> What you are asked to do
Report how many lines of the records below include the word "Scheme". Give nothing but the number.

--- Records for the exercise ---

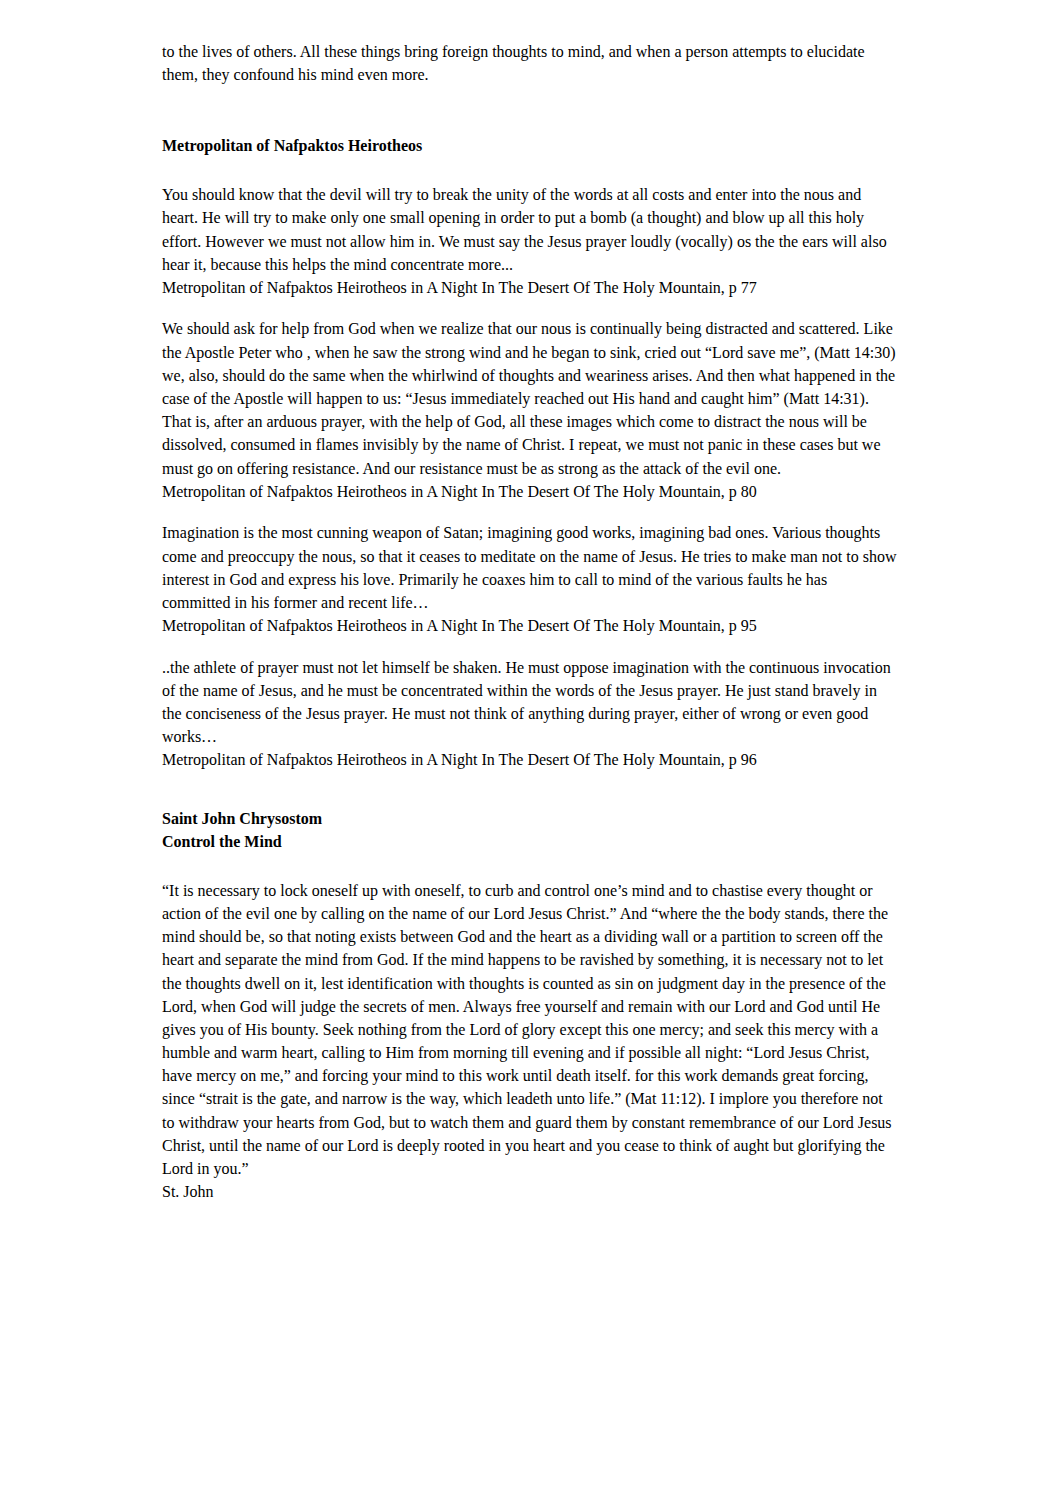to the lives of others. All these things bring foreign thoughts to mind, and when a person attempts to elucidate them, they confound his mind even more.
Metropolitan of Nafpaktos Heirotheos
You should know that the devil will try to break the unity of the words at all costs and enter into the nous and heart. He will try to make only one small opening in order to put a bomb (a thought) and blow up all this holy effort. However we must not allow him in. We must say the Jesus prayer loudly (vocally) os the the ears will also hear it, because this helps the mind concentrate more...
Metropolitan of Nafpaktos Heirotheos in A Night In The Desert Of The Holy Mountain, p 77
We should ask for help from God when we realize that our nous is continually being distracted and scattered. Like the Apostle Peter who , when he saw the strong wind and he began to sink, cried out “Lord save me”, (Matt 14:30) we, also, should do the same when the whirlwind of thoughts and weariness arises. And then what happened in the case of the Apostle will happen to us: “Jesus immediately reached out His hand and caught him” (Matt 14:31). That is, after an arduous prayer, with the help of God, all these images which come to distract the nous will be dissolved, consumed in flames invisibly by the name of Christ. I repeat, we must not panic in these cases but we must go on offering resistance. And our resistance must be as strong as the attack of the evil one.
Metropolitan of Nafpaktos Heirotheos in A Night In The Desert Of The Holy Mountain, p 80
Imagination is the most cunning weapon of Satan; imagining good works, imagining bad ones. Various thoughts come and preoccupy the nous, so that it ceases to meditate on the name of Jesus. He tries to make man not to show interest in God and express his love. Primarily he coaxes him to call to mind of the various faults he has committed in his former and recent life…
Metropolitan of Nafpaktos Heirotheos in A Night In The Desert Of The Holy Mountain, p 95
..the athlete of prayer must not let himself be shaken. He must oppose imagination with the continuous invocation of the name of Jesus, and he must be concentrated within the words of the Jesus prayer. He just stand bravely in the conciseness of the Jesus prayer. He must not think of anything during prayer, either of wrong or even good works…
Metropolitan of Nafpaktos Heirotheos in A Night In The Desert Of The Holy Mountain, p 96
Saint John Chrysostom Control the Mind
“It is necessary to lock oneself up with oneself, to curb and control one’s mind and to chastise every thought or action of the evil one by calling on the name of our Lord Jesus Christ.” And “where the the body stands, there the mind should be, so that noting exists between God and the heart as a dividing wall or a partition to screen off the heart and separate the mind from God. If the mind happens to be ravished by something, it is necessary not to let the thoughts dwell on it, lest identification with thoughts is counted as sin on judgment day in the presence of the Lord, when God will judge the secrets of men. Always free yourself and remain with our Lord and God until He gives you of His bounty. Seek nothing from the Lord of glory except this one mercy; and seek this mercy with a humble and warm heart, calling to Him from morning till evening and if possible all night: “Lord Jesus Christ, have mercy on me,” and forcing your mind to this work until death itself. for this work demands great forcing, since “strait is the gate, and narrow is the way, which leadeth unto life.” (Mat 11:12). I implore you therefore not to withdraw your hearts from God, but to watch them and guard them by constant remembrance of our Lord Jesus Christ, until the name of our Lord is deeply rooted in you heart and you cease to think of aught but glorifying the Lord in you.”
St. John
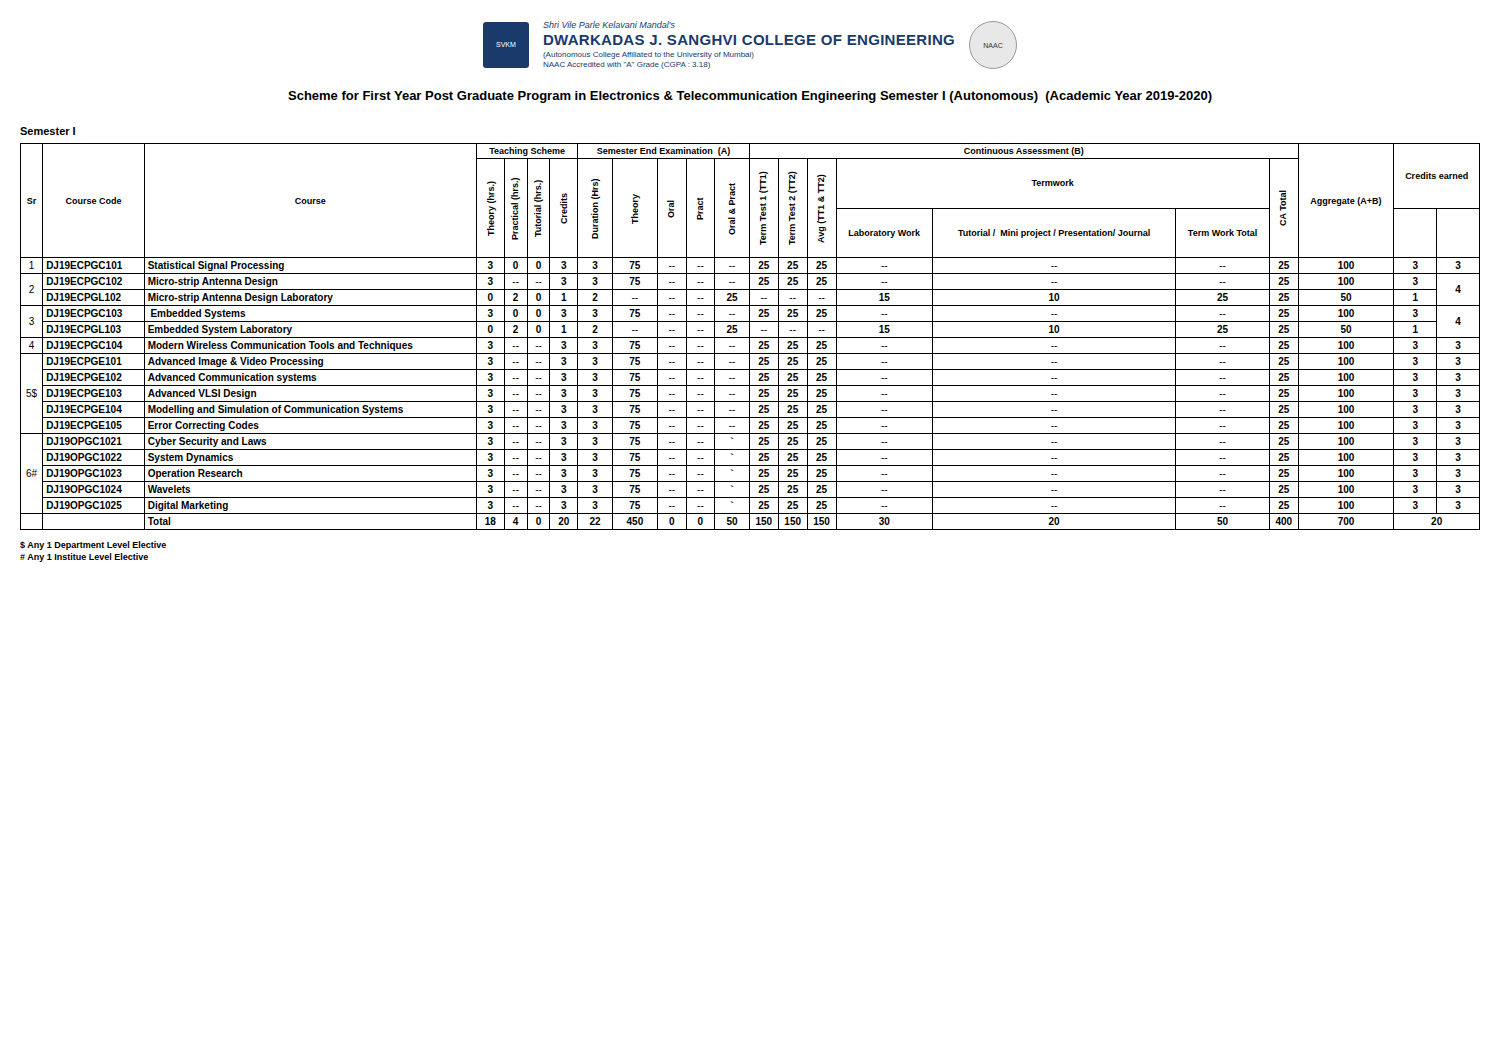SVKM
Shri Vile Parle Kelavani Mandal's
DWARKADAS J. SANGHVI COLLEGE OF ENGINEERING
(Autonomous College Affiliated to the University of Mumbai)
NAAC Accredited with "A" Grade (CGPA : 3.18)
NAAC
Scheme for First Year Post Graduate Program in Electronics & Telecommunication Engineering Semester I (Autonomous) (Academic Year 2019-2020)
Semester I
| Sr | Course Code | Course | Teaching Scheme | Semester End Examination (A) | Continuous Assessment (B) | Aggregate (A+B) | Credits earned |
| --- | --- | --- | --- | --- | --- | --- | --- |
| Theory (hrs.) | Practical (hrs.) | Tutorial (hrs.) | Credits | Duration (Hrs) | Theory | Oral | Pract | Oral & Pract | Term Test 1 (TT1) | Term Test 2 (TT2) | Avg (TT1 & TT2) | Termwork | CA Total |
| Laboratory Work | Tutorial / Mini project / Presentation/ Journal | Term Work Total | | |
| 1 | DJ19ECPGC101 | Statistical Signal Processing | 3 | 0 | 0 | 3 | 3 | 75 | -- | -- | -- | 25 | 25 | 25 | -- | -- | -- | 25 | 100 | 3 | 3 |
| 2 | DJ19ECPGC102 | Micro-strip Antenna Design | 3 | -- | -- | 3 | 3 | 75 | -- | -- | -- | 25 | 25 | 25 | -- | -- | -- | 25 | 100 | 3 | 4 |
| DJ19ECPGL102 | Micro-strip Antenna Design Laboratory | 0 | 2 | 0 | 1 | 2 | -- | -- | -- | 25 | -- | -- | -- | 15 | 10 | 25 | 25 | 50 | 1 |
| 3 | DJ19ECPGC103 | Embedded Systems | 3 | 0 | 0 | 3 | 3 | 75 | -- | -- | -- | 25 | 25 | 25 | -- | -- | -- | 25 | 100 | 3 | 4 |
| DJ19ECPGL103 | Embedded System Laboratory | 0 | 2 | 0 | 1 | 2 | -- | -- | -- | 25 | -- | -- | -- | 15 | 10 | 25 | 25 | 50 | 1 |
| 4 | DJ19ECPGC104 | Modern Wireless Communication Tools and Techniques | 3 | -- | -- | 3 | 3 | 75 | -- | -- | -- | 25 | 25 | 25 | -- | -- | -- | 25 | 100 | 3 | 3 |
| 5$ | DJ19ECPGE101 | Advanced Image & Video Processing | 3 | -- | -- | 3 | 3 | 75 | -- | -- | -- | 25 | 25 | 25 | -- | -- | -- | 25 | 100 | 3 | 3 |
| DJ19ECPGE102 | Advanced Communication systems | 3 | -- | -- | 3 | 3 | 75 | -- | -- | -- | 25 | 25 | 25 | -- | -- | -- | 25 | 100 | 3 | 3 |
| DJ19ECPGE103 | Advanced VLSI Design | 3 | -- | -- | 3 | 3 | 75 | -- | -- | -- | 25 | 25 | 25 | -- | -- | -- | 25 | 100 | 3 | 3 |
| DJ19ECPGE104 | Modelling and Simulation of Communication Systems | 3 | -- | -- | 3 | 3 | 75 | -- | -- | -- | 25 | 25 | 25 | -- | -- | -- | 25 | 100 | 3 | 3 |
| DJ19ECPGE105 | Error Correcting Codes | 3 | -- | -- | 3 | 3 | 75 | -- | -- | -- | 25 | 25 | 25 | -- | -- | -- | 25 | 100 | 3 | 3 |
| 6# | DJ19OPGC1021 | Cyber Security and Laws | 3 | -- | -- | 3 | 3 | 75 | -- | -- | ` | 25 | 25 | 25 | -- | -- | -- | 25 | 100 | 3 | 3 |
| DJ19OPGC1022 | System Dynamics | 3 | -- | -- | 3 | 3 | 75 | -- | -- | ` | 25 | 25 | 25 | -- | -- | -- | 25 | 100 | 3 | 3 |
| DJ19OPGC1023 | Operation Research | 3 | -- | -- | 3 | 3 | 75 | -- | -- | ` | 25 | 25 | 25 | -- | -- | -- | 25 | 100 | 3 | 3 |
| DJ19OPGC1024 | Wavelets | 3 | -- | -- | 3 | 3 | 75 | -- | -- | ` | 25 | 25 | 25 | -- | -- | -- | 25 | 100 | 3 | 3 |
| DJ19OPGC1025 | Digital Marketing | 3 | -- | -- | 3 | 3 | 75 | -- | -- | ` | 25 | 25 | 25 | -- | -- | -- | 25 | 100 | 3 | 3 |
| | | Total | 18 | 4 | 0 | 20 | 22 | 450 | 0 | 0 | 50 | 150 | 150 | 150 | 30 | 20 | 50 | 400 | 700 | 20 |
$ Any 1 Department Level Elective
# Any 1 Institue Level Elective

---

> Exercise output
2